Adapt

August 25, 2015

Can snake oil survive the crowdswarm bubble?

We see plenty of blog posts about the coming End of Bad Products. 

Now that there’s a digital crowdswarm bubble™ as I call it, marketing pundits think it’s no longer possible to get away with ineffective or inferior businesses, product lines or even items.

A placebo for the crowdswarm bubble

Can a brand that does nothing at all survive in the social media crowdswarm?

Crowdswarm Yelp reviews will kill that restaurant with the rude staff. Withering social media judgement will shoot down the new lame romcom. Warp-speed indignation will torpedo the candidate who made that racist remark. Yeah?

Sometimes, yes. (Think how Sam & Nia crashed.)
Sometimes, no. (Think how Lululemon survived.)

It is admittedly more difficult to get traction for something new if it can’t generate brand evangelists. You can’t spend your way to category leadership, especially if the crowdswarm tells people not to re-buy. You might not even get retail shelf space. 20 years ago we could exaggerate (i.e., lie about) market test results pitching to CPG buyers – no longer possible. She has the scanner data.

An added complication is that “really good customer service” used to be a selling point. Today, everybody’s CS is expected to be perfect the first time and every time. “Really good” fails to clear the bar.

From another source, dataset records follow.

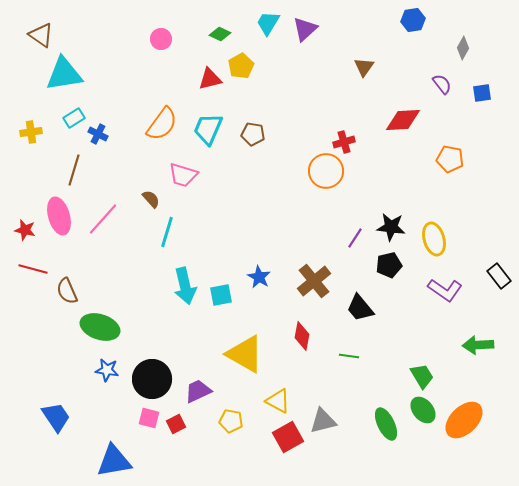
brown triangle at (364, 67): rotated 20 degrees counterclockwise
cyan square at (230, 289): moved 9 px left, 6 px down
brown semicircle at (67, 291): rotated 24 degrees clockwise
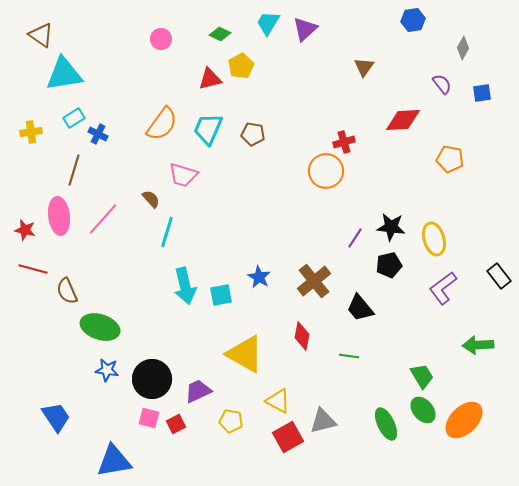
pink ellipse at (59, 216): rotated 9 degrees clockwise
purple L-shape at (445, 290): moved 2 px left, 2 px up; rotated 108 degrees clockwise
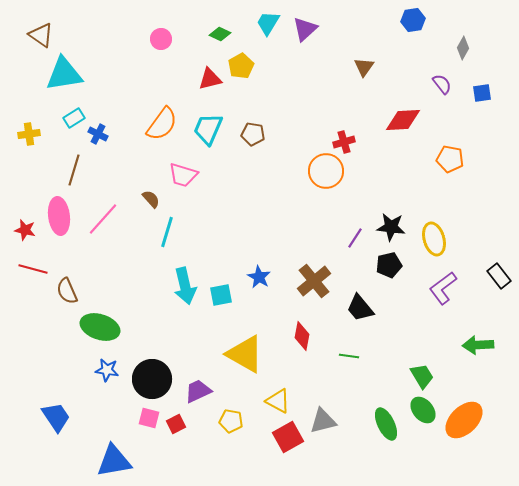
yellow cross at (31, 132): moved 2 px left, 2 px down
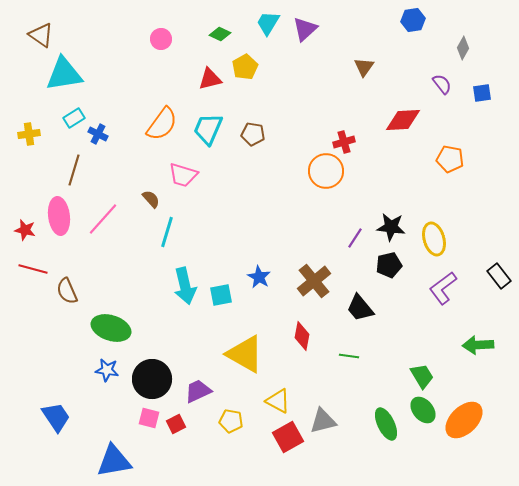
yellow pentagon at (241, 66): moved 4 px right, 1 px down
green ellipse at (100, 327): moved 11 px right, 1 px down
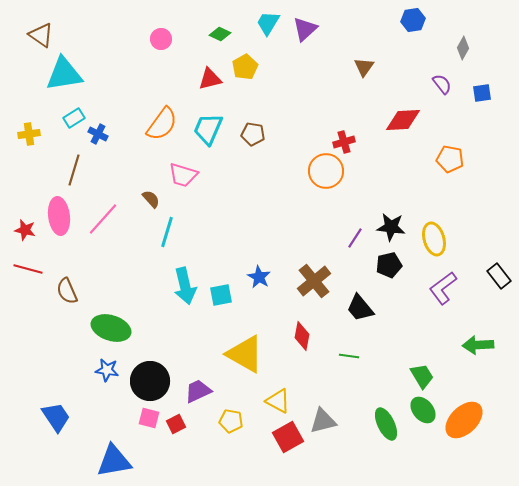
red line at (33, 269): moved 5 px left
black circle at (152, 379): moved 2 px left, 2 px down
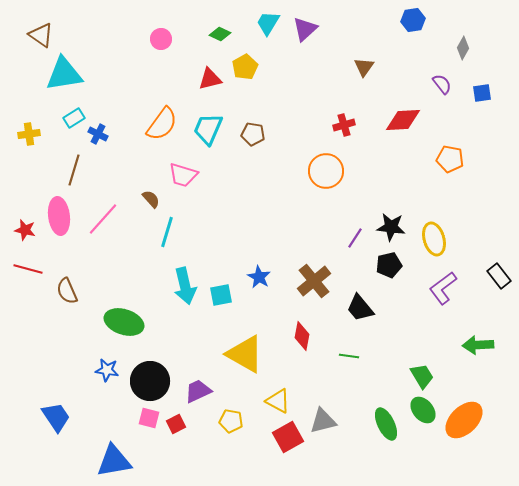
red cross at (344, 142): moved 17 px up
green ellipse at (111, 328): moved 13 px right, 6 px up
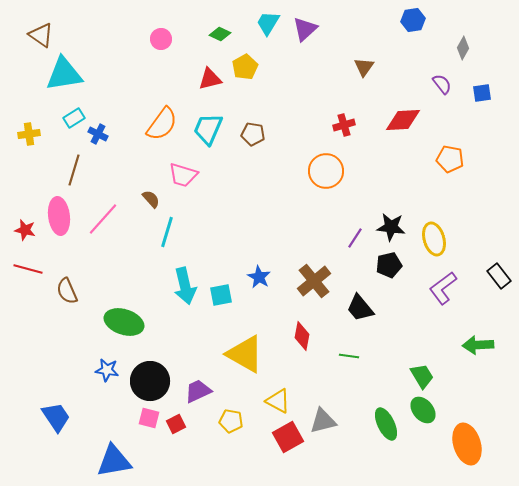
orange ellipse at (464, 420): moved 3 px right, 24 px down; rotated 63 degrees counterclockwise
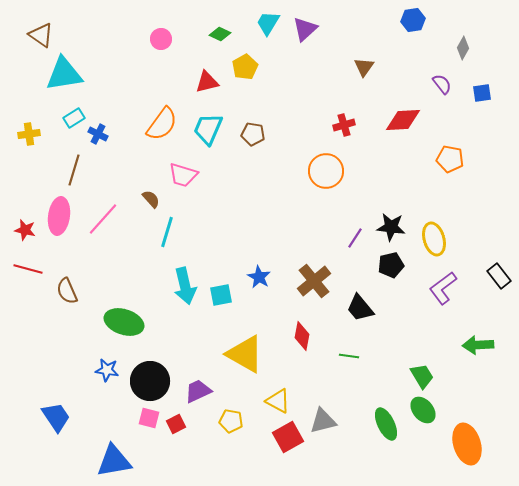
red triangle at (210, 79): moved 3 px left, 3 px down
pink ellipse at (59, 216): rotated 15 degrees clockwise
black pentagon at (389, 265): moved 2 px right
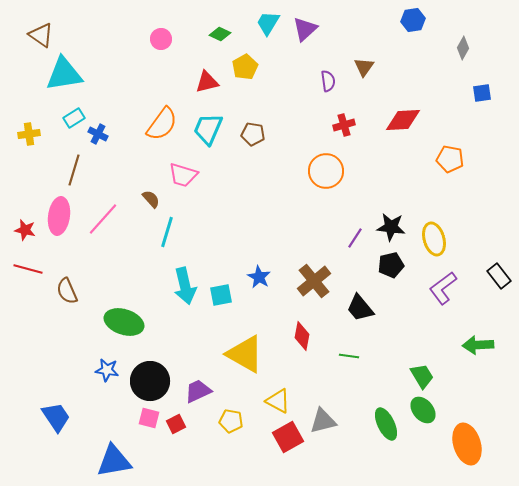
purple semicircle at (442, 84): moved 114 px left, 3 px up; rotated 30 degrees clockwise
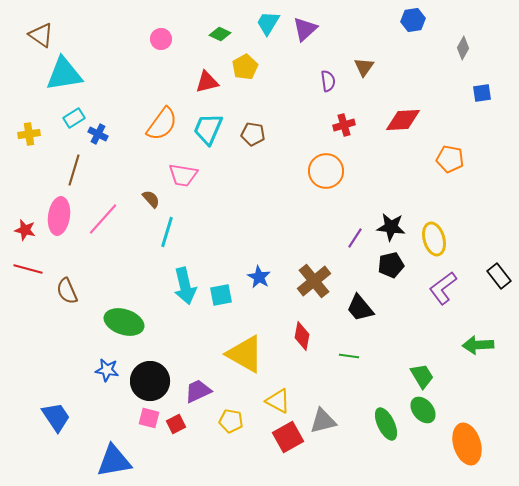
pink trapezoid at (183, 175): rotated 8 degrees counterclockwise
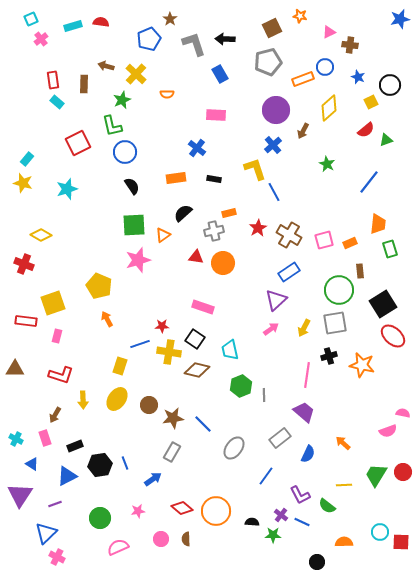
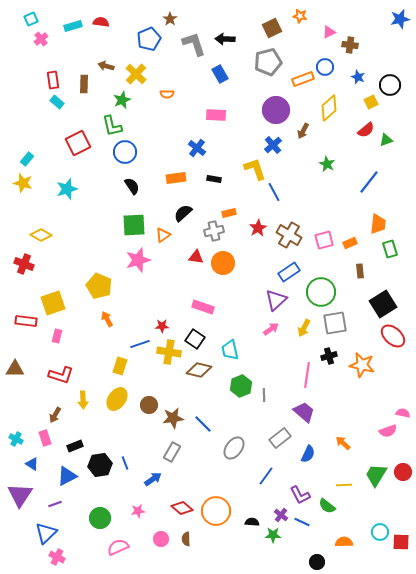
green circle at (339, 290): moved 18 px left, 2 px down
brown diamond at (197, 370): moved 2 px right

The assumption, however, that worthless products are worthless is often dead wrong. If the product category is one where purchase comes from wishful thinking, and performance is not measurable, a product that does zip zero nada nothing at all has a good chance of surviving or even thriving. The bottled water industry depends on it. So do most vitamin supplements. And homeopathy. And televangelists who (if you send them your social security check) will offer satisfaction guaranteed in the next life – from which nobody’s ever complained about non-delivery.

If the purchase is based on belief, and no hard evidence of efficacy is demanded, then confirmation bias will guarantee satisfaction. Snake oil may not fare so well in the lab in a double-blind clinical research study with careful metrics … but it will cure grandma’s fibromyalgia if she believes.

One cautionary tale from the crowdswarm is this: if your brand is “litigator” you have to win every case. If it’s “smartphone” or “craft beer” you have to impress your customer’s friends. But if it’s “bee pollen capsules” or “anti-aging creme” it doesn’t have to do anything at all, just offer a big promise on the package.